Republican presidential candidate Herman Cain has been under fire for saying communities should be able to stop the construction of mosques. So he apologized, following a visit to a mosque led by Imam Mohamed Magid, the president of Muslim Brotherhood branch the Islamic Society of North America.
On Wednesday, Cain took a tour of the All Dulles Area Muslim Society of Sterling, Virginia. ADAMS Board Member Robert Marro said:
I think that the meeting today has changed his mind 100 percent. From the tenor of the conversation, I can’t see him repeating such things. … [The apology was] as close to a heartfelt and sincere apology that I’ve seen from any politician anywhere.
A statement from Cain following the meeting read:
While I stand by my opposition to the interference of Sharia law into the American legal system … I am truly sorry for any comments that may have betrayed my commitment to the U.S. Constitution and the freedom of religion guaranteed by it. Muslims, like all Americans, have the right to practice their faith freely and peacefully.
If Cain opposes Sharia-based governance, then he picked the wrong group to reach out to.
As noted above, Mohamed Magid is also president of the Islamic Society of America (ISNA). The group says it “rejects all acts of terrorism, including those perpetrated by Hamas, Hizbullah and any other group that claims Islam as their inspiration.” However, ISNA was listed as an “unindicted co-conspirator” in the Holy Land Foundation trial. The HLF had been found guilty of being a front for Hamas set up by the Muslim Brotherhood.

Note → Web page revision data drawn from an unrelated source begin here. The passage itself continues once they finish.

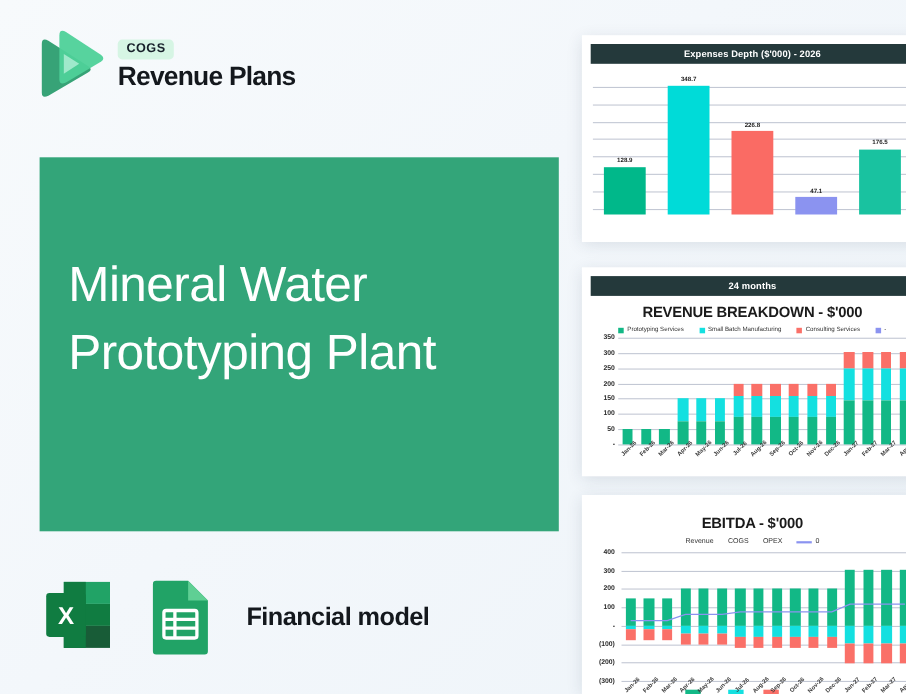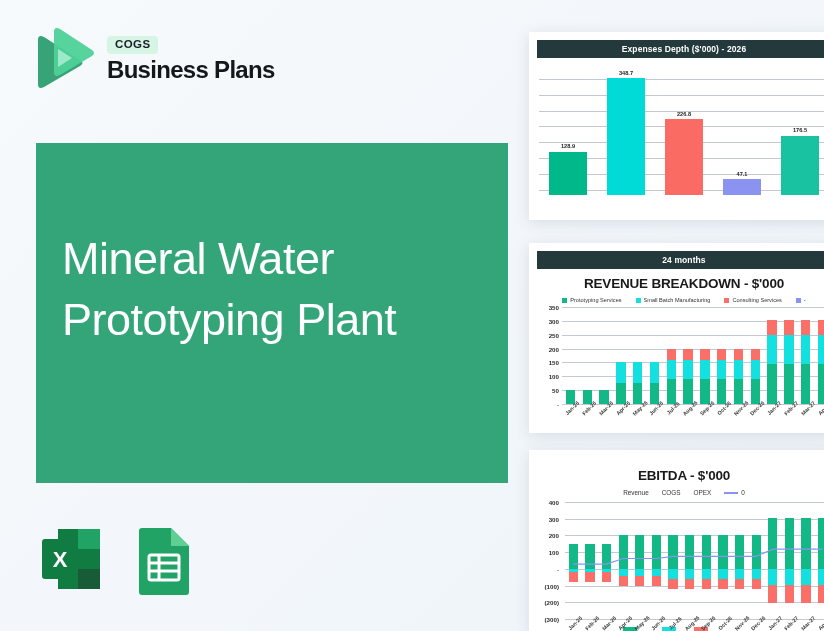--- a/index.html
+++ b/index.html
@@ -188,7 +188,7 @@
   </div>
   <div class="logo-text-col">
     <span class="ready-badge">COGS</span>
-    <span class="brand-name">Business Plans</span>
+    <span class="brand-name">Revenue Plans</span>
   </div>
 </div>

ISNA, likewise, is listed in the Muslim Brotherhood’s own documents as one of its fronts.
ISNA has fought a losing battle to have this label removed. In July 2009, a judge ruled that the government had “ample evidence” connecting ISNA to the Holy Land Foundation, Hamas, and the Islamic Association of Palestine, another Brotherhood front shut down for financing terrorism. For example, HLF received checks to the “Palestinian mujahideen,” a reference to Hamas’ military wing, from ISNA accounts. As far back as the 1980s, an FBI document was warning:
[ISNA events] provided opportunities for the extreme fundamentalist Muslims to meet with their supporters.

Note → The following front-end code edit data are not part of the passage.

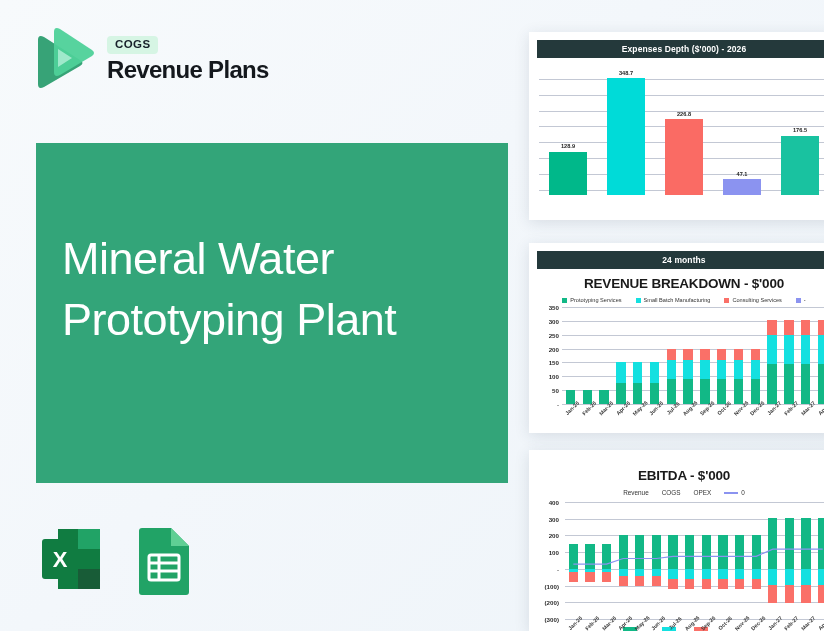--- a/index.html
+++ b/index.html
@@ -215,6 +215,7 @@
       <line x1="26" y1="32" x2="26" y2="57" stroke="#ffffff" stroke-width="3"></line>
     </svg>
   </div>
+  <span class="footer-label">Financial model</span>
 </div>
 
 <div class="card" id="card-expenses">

ADAMS itself is not free of terror ties. In March 2002, ADAMS had its offices raided as part of a terrorism investigation.
Magid previously served as an advisor to the Sterling Charitable Gift Fund, which also had its offices raided.
On October 15, 2004, Magid accused elements of the Bush administration of being “intent on dismantling Muslim organizations and bringing them down.” Magid and other ADAMS officials have relationships with a wide array of Islamic entities that have been targeted in terrorism investigations.
The former president of ISNA from 1997 to 2000, Muzammil Siddiqi, supports the Sharia-based governance Cain declared his opposition to. In October 2008, he proclaimed at a rally:
America has to learn that because if you remain on the side of injustice, the wrath of God will come.
In 2001, he said:
Once more people accept Islam, insha’allah, this will lead to the implementation of Sharia in all areas.
In another speech, Siddiqi saluted the “Intifada movement in Palestine.” He continued:
We shall be celebrating insh’allah the coming of Jersualem and the whole land of Palestine insh’allah and the establishment of the Islamic State throughout the area.
Siddiqi remains on the governing board of ISNA.
ISNA events promote extremist literature and host radical speakers such as Siraj Wahhaj, Zaid Shakir and Imam Warith Deen Umar, the New York prison chaplain who was fired for celebrating the 9/11 hijackers as “martyrs” to inmates. In 2008, ADAMS held a fundraiser where Luqman Abdullah spoke. Abdullah led a group called “Ummah” that sought to establish Sharia-governed enclaves within the United States. He was killed on October 28, 2009, after he opened fire on the FBI agents trying to arrest him. The federal affidavit said he called “on his followers to an offensive jihad, rather than a defense jihad. He regularly preaches anti-government and anti-law enforcement rhetoric.” (Unsurprisingly, ISNA’s fellow Brotherhood affiliate, the Council on American-Islamic Relations, denounced the FBI.)
To be fair to Herman Cain, he is just one on a long list of officials who have embraced ISNA and other Brotherhood fronts. On March 6, Deputy National Security Advisor Denis McDonough spoke at ADAMS and specifically praised Imam Magid and ISNA. He said that he, “along with my White House colleagues — have benefited from the advice of many of your organizations through our Office of Public Engagement.”
ADAMS was so impressed with Cain that they are willing to let him give an apolitical “brief sermon” as a Baptist preacher. If he agrees, it will be a stunning development to have one of the most vocally anti-Islamist candidates help legitimize a Brotherhood front tied to Hamas.
If Herman Cain wants to be the darling of the anti-Islamist voters in the Republican primary, he has shot himself in the foot.